Türkiye ile Sudan arasında tarımsal ticaretin artırılacağı, Türk iş insanlarına Sudan’da tarihi yatırım fırsatı sunulacağı öne sürülerek 2014 yılında imzalanan anlaşmada bir arpa boyu yol alınamadı. Büyük vaatlerle duyurulan anlaşmanın üzerinden 9 yıl geçti, Sudan tarafından taahhüt edilen 12 bin 500 hektar arazinin bir metrekaresi dahi teslim edilmedi.
Anlaşma 2024 yılında Gıda, Tarım ve Hayvancılık Bakanı Mehdi Eker tarafından imzalanırken o günden bugüne 6 bakan değişti, 7’nci bakan göreve başladı ancak proje hayata geçirilemedi.
Tarım ülkesi Türkiye tarafından Sudan’da kiralanacak 12 bin 500 hektar arazi üzerinde tarımsal üretim yapmak amacıyla Tarım İşletmeleri Genel Müdürlüğü ve Sudan Tarım Bakanlığı ortaklığıyla kurulan şirket, kamu bütçesinden harcama yapmaya devam ederken 9 yılda ne bir dönüm arazi kiralayabildi ne de ekim yapabildi.
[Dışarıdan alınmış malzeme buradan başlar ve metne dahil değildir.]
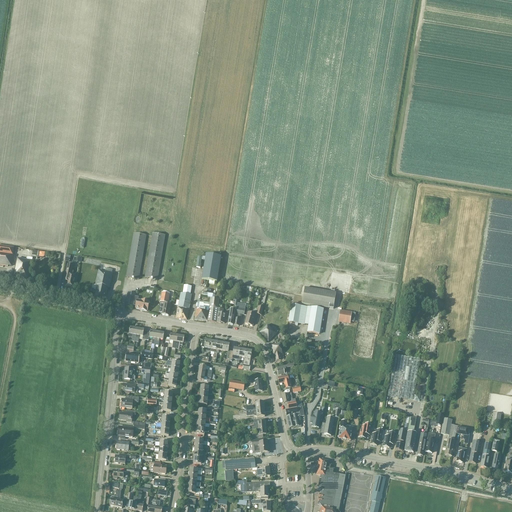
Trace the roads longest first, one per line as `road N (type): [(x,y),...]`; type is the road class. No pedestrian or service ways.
road 1 (residential): [(511,489),(305,450)]
road 2 (unclassified): [(96,511),(118,314)]
road 3 (residential): [(305,450),(286,445),(262,345),(194,327)]
road 4 (residential): [(171,511),(194,327)]
road 5 (residential): [(118,314),(0,282)]
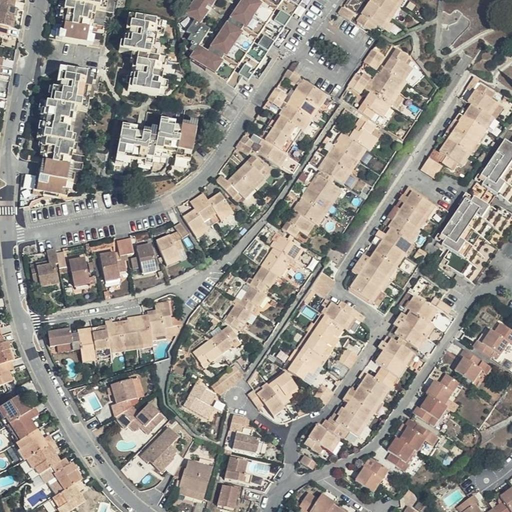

Sudan hükümeti 12 bin 500 hektarlık arazi sözünü yerine getirmezken, Türk iş insanlarına verilecek 780 bin 500 hektar tarım arazisi de hayal oldu.
CHP Grubunun Türk Sudan Uluslararası Tarım ve Hayvancılık A.Ş’nin faaliyetlerine yönelik itirazı KİT Komisyonu’nda görüşüldü. TİGEM Genel Müdür Vekili Hakan Nalbantoğlu’nun da hazır bulunduğu toplantıda Sudan ile yapılan tarım anlaşmasının son durumu soruldu.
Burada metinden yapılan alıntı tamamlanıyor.